- Autorzy projektu chcieli w ten sposób zabezpieczyć najbiedniejszych świadczeniobiorców przed egzekucją komorniczą, w praktyce uniemożliwiliby najniżej uposażonym emerytom i rencistom dostęp do kredytów i skazaliby takie osoby na korzystanie z usług parabankowych - mówi posłanka Mrzygłocka.
Najbardziej kontrowersyjnym rozwiązaniem zawartym w projekcie jest ustanowienie kwoty wolnej od egzekucji w przypadku należności egzekwowanych na podstawie tytułów wykonawczych na poziomie 100% kwoty najniższej emerytury lub renty (obecnie jest to 50%.) Wnioskodawcy wskazywali, że kwota około 350 złotych, która zostaje świadczeniobiorcy po egzekucji, nie pozwala na zaspokojenie podstawowych potrzeb życiowych.
- Brak możliwości egzekucji długów ze świadczeń emerytów i rencistów otrzymujących najniższe świadczenia spowoduje, że zostaną oni pozbawieni zdolności kredytowej.
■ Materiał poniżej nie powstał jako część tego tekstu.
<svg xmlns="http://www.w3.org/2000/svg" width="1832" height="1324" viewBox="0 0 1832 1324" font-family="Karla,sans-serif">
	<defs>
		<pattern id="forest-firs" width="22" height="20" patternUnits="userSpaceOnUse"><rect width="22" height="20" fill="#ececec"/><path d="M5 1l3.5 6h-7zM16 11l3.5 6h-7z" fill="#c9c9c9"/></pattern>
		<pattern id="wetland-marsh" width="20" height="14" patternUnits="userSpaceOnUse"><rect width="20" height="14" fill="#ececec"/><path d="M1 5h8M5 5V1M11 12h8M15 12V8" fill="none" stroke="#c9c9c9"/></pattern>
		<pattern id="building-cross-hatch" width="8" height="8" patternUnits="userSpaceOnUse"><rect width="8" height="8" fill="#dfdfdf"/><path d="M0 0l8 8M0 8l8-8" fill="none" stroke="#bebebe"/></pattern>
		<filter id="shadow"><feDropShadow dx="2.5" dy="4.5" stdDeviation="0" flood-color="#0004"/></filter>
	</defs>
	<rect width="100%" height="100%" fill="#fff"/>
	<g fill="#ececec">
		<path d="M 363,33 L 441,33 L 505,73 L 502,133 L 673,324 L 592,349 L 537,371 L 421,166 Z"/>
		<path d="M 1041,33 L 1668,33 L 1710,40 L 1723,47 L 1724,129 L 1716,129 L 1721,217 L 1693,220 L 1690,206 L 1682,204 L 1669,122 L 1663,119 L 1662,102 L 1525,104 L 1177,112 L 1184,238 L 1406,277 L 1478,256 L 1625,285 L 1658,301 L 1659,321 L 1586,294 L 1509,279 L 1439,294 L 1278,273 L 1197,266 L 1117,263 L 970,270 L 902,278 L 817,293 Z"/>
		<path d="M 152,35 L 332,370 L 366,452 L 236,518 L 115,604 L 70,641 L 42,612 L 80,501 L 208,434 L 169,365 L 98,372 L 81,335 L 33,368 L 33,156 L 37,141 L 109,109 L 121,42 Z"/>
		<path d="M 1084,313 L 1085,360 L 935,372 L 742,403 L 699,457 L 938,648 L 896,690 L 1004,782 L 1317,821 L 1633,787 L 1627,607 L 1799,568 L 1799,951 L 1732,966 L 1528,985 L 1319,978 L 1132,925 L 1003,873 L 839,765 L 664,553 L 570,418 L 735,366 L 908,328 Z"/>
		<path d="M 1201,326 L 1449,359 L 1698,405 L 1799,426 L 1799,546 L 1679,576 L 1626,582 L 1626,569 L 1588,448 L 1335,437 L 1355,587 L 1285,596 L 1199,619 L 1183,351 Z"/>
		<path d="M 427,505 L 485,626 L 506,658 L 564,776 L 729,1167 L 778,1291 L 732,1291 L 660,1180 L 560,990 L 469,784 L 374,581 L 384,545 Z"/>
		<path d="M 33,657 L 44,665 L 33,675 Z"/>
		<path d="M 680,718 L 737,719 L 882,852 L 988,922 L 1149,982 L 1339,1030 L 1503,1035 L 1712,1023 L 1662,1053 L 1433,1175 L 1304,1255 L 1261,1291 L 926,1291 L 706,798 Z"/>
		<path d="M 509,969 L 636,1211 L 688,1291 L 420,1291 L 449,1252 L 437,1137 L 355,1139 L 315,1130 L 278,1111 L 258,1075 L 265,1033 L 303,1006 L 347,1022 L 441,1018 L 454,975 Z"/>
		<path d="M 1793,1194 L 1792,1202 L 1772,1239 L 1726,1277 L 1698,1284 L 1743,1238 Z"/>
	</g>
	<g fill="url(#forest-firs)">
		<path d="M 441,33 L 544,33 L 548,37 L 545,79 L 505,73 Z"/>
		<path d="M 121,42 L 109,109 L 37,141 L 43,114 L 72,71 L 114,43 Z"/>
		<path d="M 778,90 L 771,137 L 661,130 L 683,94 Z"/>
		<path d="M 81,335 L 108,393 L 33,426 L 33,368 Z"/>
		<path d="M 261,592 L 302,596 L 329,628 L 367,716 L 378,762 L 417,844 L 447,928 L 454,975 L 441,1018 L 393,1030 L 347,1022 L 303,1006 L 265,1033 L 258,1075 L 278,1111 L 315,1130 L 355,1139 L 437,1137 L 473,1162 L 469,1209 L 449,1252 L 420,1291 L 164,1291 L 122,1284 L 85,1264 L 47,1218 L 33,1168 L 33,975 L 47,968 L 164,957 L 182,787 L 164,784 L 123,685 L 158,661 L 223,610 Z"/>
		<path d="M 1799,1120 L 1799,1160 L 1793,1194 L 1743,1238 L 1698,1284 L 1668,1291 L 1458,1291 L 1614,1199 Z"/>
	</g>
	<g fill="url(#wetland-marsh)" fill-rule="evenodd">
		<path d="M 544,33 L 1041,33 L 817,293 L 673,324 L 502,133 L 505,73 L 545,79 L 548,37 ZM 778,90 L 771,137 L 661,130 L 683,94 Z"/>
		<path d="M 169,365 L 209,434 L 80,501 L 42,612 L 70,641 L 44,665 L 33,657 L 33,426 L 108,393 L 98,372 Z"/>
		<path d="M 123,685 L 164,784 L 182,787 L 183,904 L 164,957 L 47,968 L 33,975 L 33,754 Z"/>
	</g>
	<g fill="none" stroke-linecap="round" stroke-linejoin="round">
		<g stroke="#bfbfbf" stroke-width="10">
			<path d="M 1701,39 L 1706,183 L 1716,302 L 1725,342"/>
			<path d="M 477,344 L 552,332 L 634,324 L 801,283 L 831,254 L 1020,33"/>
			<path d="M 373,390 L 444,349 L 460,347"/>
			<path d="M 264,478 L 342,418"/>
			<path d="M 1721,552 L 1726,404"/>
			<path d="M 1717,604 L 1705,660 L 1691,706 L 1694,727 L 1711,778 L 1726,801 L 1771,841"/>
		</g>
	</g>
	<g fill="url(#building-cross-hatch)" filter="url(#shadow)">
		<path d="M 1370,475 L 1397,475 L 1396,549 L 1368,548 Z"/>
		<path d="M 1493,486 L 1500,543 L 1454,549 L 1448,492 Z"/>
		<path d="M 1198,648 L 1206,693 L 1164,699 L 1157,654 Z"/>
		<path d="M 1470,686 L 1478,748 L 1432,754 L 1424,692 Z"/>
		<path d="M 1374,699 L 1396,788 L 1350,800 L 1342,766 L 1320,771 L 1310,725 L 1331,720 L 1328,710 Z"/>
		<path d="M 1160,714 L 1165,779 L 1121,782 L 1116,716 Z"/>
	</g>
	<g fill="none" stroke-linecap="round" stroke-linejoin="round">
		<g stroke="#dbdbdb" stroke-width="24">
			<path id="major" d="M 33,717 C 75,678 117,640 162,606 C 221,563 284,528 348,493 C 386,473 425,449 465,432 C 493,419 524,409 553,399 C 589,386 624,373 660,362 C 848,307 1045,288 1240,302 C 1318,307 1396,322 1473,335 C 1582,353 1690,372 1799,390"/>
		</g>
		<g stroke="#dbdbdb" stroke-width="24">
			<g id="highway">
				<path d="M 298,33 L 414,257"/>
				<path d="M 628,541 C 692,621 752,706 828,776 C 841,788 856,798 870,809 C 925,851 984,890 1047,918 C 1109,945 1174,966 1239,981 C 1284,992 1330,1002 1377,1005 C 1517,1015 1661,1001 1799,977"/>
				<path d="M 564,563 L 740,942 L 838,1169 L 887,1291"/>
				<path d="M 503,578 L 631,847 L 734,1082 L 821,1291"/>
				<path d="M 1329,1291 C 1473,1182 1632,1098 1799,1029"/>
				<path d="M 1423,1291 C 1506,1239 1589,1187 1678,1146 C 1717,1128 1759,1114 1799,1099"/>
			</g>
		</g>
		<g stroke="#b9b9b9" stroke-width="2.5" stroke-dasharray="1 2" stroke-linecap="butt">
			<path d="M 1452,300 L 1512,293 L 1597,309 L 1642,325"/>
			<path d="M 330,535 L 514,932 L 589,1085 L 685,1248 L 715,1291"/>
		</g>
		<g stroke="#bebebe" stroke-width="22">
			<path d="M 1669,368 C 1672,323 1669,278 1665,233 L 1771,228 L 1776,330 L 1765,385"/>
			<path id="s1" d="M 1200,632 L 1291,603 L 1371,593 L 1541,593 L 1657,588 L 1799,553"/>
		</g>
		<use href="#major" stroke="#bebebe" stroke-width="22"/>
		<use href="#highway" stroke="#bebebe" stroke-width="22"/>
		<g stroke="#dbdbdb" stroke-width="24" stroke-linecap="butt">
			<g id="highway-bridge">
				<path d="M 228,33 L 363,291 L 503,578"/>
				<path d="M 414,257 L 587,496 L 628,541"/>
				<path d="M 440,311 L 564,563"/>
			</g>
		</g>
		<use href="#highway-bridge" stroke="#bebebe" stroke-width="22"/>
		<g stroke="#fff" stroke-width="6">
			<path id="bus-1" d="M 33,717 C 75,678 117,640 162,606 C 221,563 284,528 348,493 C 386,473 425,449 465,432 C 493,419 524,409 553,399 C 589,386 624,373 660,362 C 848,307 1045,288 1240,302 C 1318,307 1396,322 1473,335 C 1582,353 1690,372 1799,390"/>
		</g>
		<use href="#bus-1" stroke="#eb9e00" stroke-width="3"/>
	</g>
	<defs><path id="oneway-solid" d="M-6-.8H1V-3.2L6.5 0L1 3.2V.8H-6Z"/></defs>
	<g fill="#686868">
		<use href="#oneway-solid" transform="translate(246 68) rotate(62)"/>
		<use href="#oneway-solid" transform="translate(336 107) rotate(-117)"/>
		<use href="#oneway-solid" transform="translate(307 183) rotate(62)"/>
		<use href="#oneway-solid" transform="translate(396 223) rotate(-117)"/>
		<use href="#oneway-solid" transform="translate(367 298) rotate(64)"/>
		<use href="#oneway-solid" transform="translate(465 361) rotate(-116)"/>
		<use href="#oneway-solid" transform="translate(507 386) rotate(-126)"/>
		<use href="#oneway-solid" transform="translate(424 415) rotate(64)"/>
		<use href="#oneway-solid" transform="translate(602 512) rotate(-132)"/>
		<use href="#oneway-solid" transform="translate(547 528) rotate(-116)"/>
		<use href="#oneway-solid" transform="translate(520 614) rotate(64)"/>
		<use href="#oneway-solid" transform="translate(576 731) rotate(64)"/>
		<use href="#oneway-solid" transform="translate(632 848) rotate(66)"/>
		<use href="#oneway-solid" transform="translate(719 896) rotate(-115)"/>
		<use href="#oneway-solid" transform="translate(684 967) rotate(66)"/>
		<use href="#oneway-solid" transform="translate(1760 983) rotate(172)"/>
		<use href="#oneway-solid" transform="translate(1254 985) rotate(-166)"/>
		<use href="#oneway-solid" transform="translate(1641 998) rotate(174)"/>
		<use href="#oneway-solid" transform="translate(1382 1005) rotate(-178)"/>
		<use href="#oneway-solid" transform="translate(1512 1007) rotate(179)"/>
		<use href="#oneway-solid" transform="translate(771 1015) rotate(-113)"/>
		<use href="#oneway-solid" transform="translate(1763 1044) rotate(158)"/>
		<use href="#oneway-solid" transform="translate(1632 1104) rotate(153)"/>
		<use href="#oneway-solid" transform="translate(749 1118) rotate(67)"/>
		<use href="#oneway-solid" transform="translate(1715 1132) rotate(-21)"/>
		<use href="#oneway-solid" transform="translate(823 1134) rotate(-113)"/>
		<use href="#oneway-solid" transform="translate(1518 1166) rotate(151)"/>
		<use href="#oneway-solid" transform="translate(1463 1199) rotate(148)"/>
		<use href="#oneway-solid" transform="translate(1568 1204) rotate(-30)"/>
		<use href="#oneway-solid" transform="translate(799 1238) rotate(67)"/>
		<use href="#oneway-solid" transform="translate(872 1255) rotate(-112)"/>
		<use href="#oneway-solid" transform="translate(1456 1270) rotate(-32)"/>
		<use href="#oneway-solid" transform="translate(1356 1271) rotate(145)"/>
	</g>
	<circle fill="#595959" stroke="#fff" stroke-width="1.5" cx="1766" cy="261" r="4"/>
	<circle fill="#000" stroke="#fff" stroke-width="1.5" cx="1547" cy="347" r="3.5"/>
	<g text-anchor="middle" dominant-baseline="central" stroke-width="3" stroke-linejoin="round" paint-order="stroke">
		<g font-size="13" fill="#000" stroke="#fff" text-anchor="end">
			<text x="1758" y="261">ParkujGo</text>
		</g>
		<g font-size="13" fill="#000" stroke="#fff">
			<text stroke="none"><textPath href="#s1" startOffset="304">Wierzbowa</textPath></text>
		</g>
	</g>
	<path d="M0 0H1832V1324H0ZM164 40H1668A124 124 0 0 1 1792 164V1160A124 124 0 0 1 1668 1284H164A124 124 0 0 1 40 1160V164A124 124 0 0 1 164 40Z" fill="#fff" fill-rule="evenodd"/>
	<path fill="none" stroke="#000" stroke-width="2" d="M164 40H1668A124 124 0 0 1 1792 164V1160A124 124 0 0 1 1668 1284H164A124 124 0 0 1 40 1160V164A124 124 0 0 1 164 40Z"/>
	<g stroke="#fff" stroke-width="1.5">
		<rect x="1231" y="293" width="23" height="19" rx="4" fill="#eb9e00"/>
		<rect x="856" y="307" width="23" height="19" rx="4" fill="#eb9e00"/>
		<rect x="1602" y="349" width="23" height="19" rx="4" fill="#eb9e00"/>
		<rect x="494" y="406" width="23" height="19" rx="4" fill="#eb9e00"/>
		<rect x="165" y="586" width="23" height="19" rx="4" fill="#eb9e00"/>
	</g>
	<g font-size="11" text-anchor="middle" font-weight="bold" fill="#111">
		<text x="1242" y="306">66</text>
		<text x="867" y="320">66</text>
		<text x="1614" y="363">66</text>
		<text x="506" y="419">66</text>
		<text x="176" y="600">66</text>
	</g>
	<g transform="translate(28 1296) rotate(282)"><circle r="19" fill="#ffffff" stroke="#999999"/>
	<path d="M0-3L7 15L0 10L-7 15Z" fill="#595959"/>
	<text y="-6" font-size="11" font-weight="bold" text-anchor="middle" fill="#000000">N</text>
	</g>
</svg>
Banki nie będą udzielać pożyczek takim osobom, a to w konsekwencji skaże je na konieczność korzystania z usług instytucji parabankowych, gdzie oprocentowanie jest bardzo wysokie. W ten sposób zamiast pomóc najuboższym, te rozwiązania wywołałyby odwrotny skutek - uważa posłanka.